BTW, annotations for Black Dossier are already up at http://www.shsu.edu/~lib_jjn/dossier.html for those that are having a hard time placing some of the many cameos.
post #10 of 14
Picked it up on the way home. There are two covers. I got the darker one.

This and a new issue of Criminal in one stop-- BONANZA!
post #11 of 14
I haven't read a word yet, but damn this is a beautiful book.
post #12 of 14
Thread Starter 
I think Moore created a new sub-genre of horror fiction with "What Ho, Gods of the Abyss". I'd pay money to hear Hugh Laurie narrate that section.
post #13 of 14
Pretty good read, Haven't done anything but the comic section yet.
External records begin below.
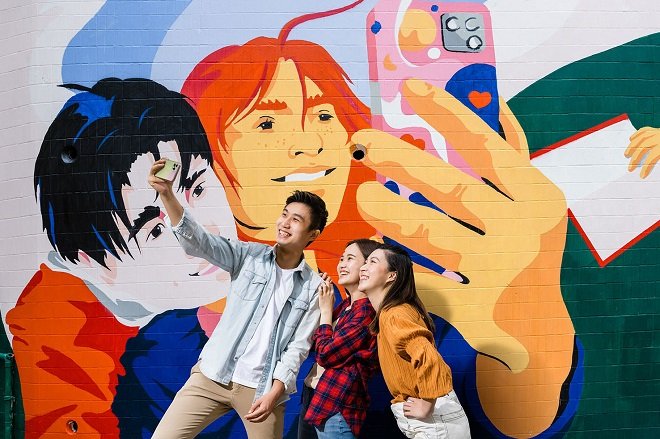
Where is `1 phone`? This screenshot has width=660, height=439. 1 phone is located at coordinates (170, 170).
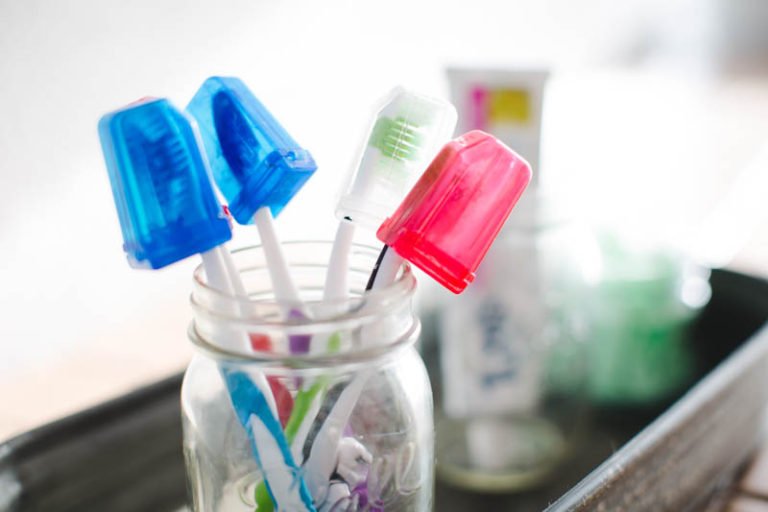
Locate an element on the screen. The image size is (768, 512). two blue toothbrush caps is located at coordinates (161, 206), (249, 148).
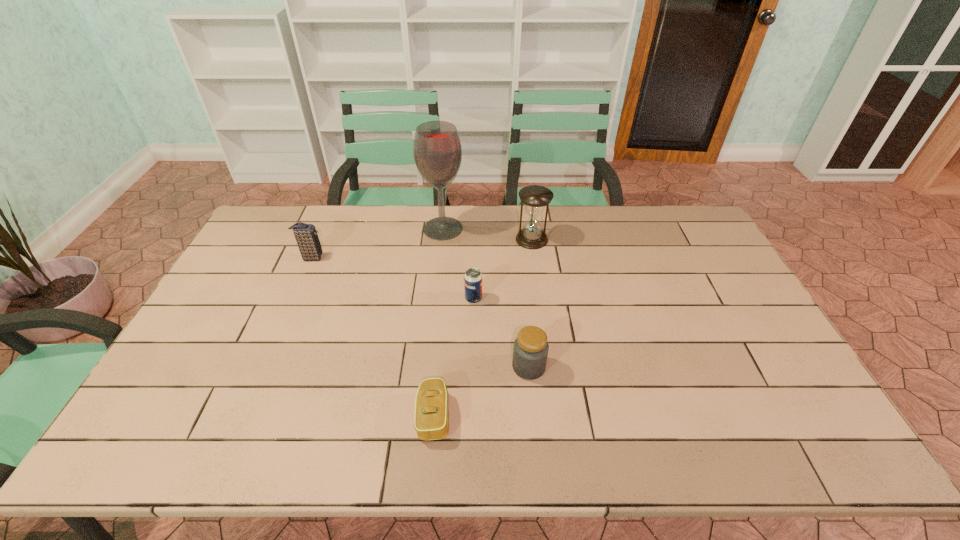
This screenshot has height=540, width=960. Find the location of `free space between the beer can and the nearest object`. free space between the beer can and the nearest object is located at coordinates (454, 357).

Where is `vacant area that lies between the tallest object and the shorter clutch bag`? This screenshot has width=960, height=540. vacant area that lies between the tallest object and the shorter clutch bag is located at coordinates (439, 322).

Identify the location of free space between the second tallest object and the jar. (530, 303).

You are a GUI agent. You are given a task and a screenshot of the screen. Output one action in this format:
    pyautogui.click(x=<x>, y=<y>)
    Task: Click on the vacant point located between the tallest object and the jar
    The width and height of the screenshot is (960, 540).
    Given the screenshot: What is the action you would take?
    pyautogui.click(x=486, y=298)

At what (x,y) coordinates should I click in order to perform the action: click on object that is the fifth closest to the nearest object. Please return your answer as a coordinate pair (x, y). Image resolution: width=960 pixels, height=540 pixels. Looking at the image, I should click on (306, 236).

Locate an element on the screen. the closest object to the second nearest object is located at coordinates (431, 422).

What are the coordinates of `vacant space that satisfies the following two spatial constraints: 1. on the back side of the third object from right to left; 2. on the left side of the fifth shortest object` in the screenshot? It's located at (474, 239).

This screenshot has width=960, height=540. Identify the location of vacant space that satisfies the following two spatial constraints: 1. on the back side of the fourth object from left to right; 2. with the zip open on the farther clutch bag. (474, 258).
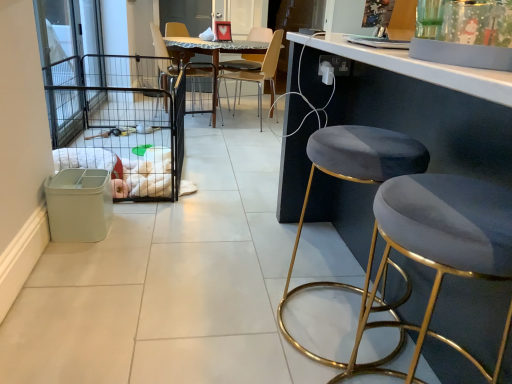
Locate an element on the screen. vacant region to the left of velvet/golden stool at right, positioned as the second stool in front-to-back order is located at coordinates (222, 308).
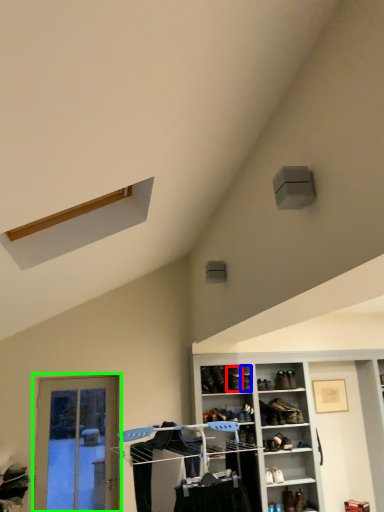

I thought SPOILERS

- Liked the negative take on the man who would be 007. Really liked it.
- Missed the urban morass of violence and depravity which encompassed some much of the first two books.
- A little too much of the main couple, who aren't that interesting. Aside from Bond, neither were the villains. More Orlando would've been better.
- Liked the little mention of Nemo subbing around in this alternate dimension.
- Loved the Cthulhu diplomat getting pissed off and leaving. What a suck.


On the whole, it's a very entertaining read, but I don't think it quite measures up to its predecessors. That's a tall order, of course.
post #14 of 14
This is awesome stuff. It's cool to see LoEG taking over and linking various concerns he's been toying with for a decade now, in 1963, Supreme, Tom Strong, Top Ten, and Promethea--this comic now seems like the lynchpin for all this recent work, putting a cap on it and setting the stage for something new.

I've heard a few complaints that the ending is Promethea II: Metaphysical Exposition Harder, but I tend to think that Moore's going back to this mode for a reason--I mean, the last page is basically Moore literally addressing the reader in the guise of Prospero and going, "OK, now that we've got that out of the way, and I'm not stuck writing for DC anymore, stand back and I'll really show you something."